◆ AUFGABENSTELLUNG ◆
Ersetze in sämtlichen folgenden Zeilen „tree trunk“ durch „tree stump“ und gib sie sonst unverändert wieder. Die Bildmarkierungen sollen in der Antwort fehlen.

(Datenauszüge)
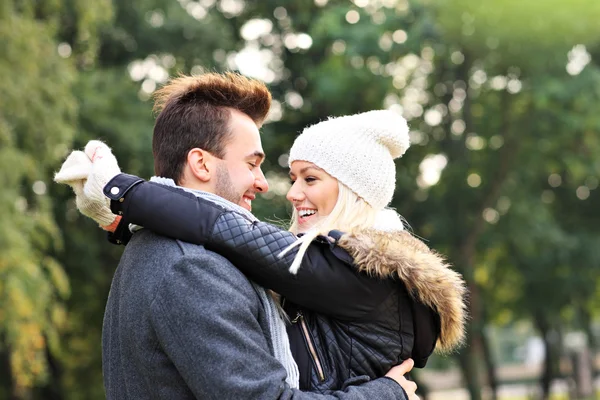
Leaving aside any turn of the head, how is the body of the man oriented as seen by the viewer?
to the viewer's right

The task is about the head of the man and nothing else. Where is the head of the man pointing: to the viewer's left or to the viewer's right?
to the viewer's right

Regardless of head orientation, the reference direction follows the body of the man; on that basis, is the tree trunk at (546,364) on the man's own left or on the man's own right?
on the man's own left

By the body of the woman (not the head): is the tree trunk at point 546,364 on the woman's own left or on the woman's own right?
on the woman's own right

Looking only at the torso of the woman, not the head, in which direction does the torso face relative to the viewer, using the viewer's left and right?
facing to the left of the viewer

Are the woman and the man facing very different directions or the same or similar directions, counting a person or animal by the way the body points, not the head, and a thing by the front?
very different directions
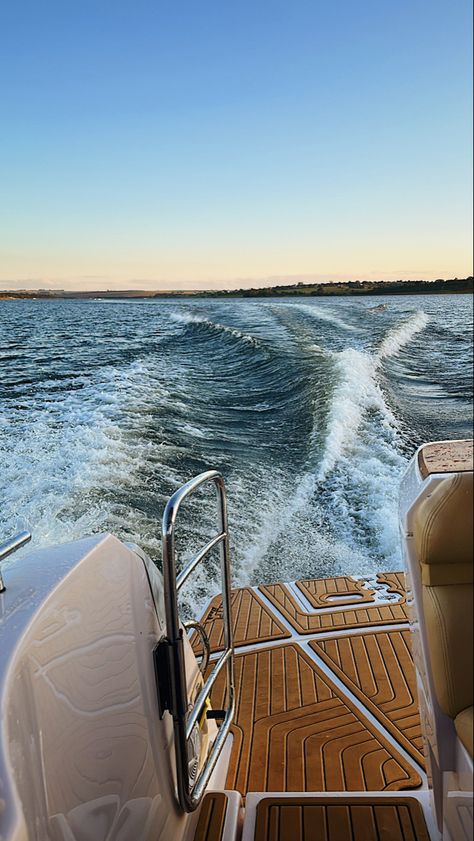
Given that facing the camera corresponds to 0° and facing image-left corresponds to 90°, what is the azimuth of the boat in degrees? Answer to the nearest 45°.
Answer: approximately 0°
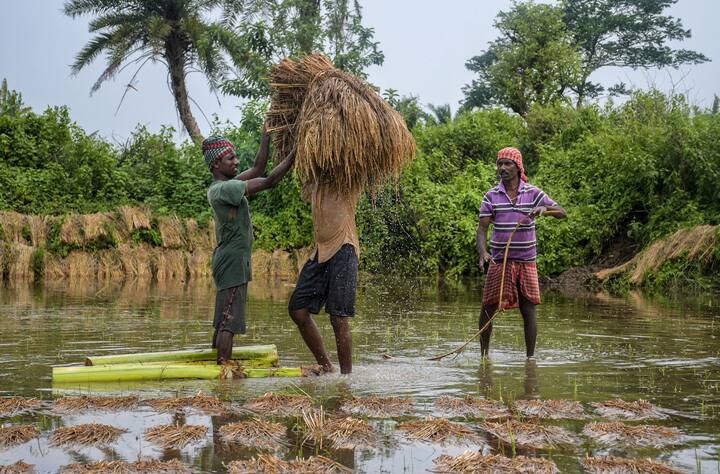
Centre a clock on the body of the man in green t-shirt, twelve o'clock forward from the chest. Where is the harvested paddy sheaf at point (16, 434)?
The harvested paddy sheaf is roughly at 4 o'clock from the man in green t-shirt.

◆ ANTWORT ◆
Leaving aside any turn of the head, how is the body of the man oriented as seen by the viewer?
to the viewer's right

The task is about the head of the man and nothing else. Where is the head of the man pointing: to the viewer's left or to the viewer's right?
to the viewer's right

Regardless of head orientation, the reference direction follows the body of the man; on that basis, is the tree stump at (546,364) on the man's own left or on the man's own right?
on the man's own left

By the body of the woman (not the head): is the tree stump at point 546,364 on the woman's own left or on the woman's own right?
on the woman's own right

Looking only at the torso of the woman, not the head, in which direction does the torso face relative to the viewer, using the viewer's left and right?
facing to the left of the viewer

Are the woman and the man facing very different directions or the same or similar directions, counting a person or animal by the way the body points, not the head, and a thing by the front?
very different directions
Given that facing the camera corresponds to 0° and facing image-left corresponds to 90°, what is the azimuth of the boat in degrees? Answer to the nearest 45°.
Answer: approximately 0°
Centre a clock on the body of the man in green t-shirt, twelve o'clock forward from the chest. Where is the harvested paddy sheaf at point (16, 434)?
The harvested paddy sheaf is roughly at 4 o'clock from the man in green t-shirt.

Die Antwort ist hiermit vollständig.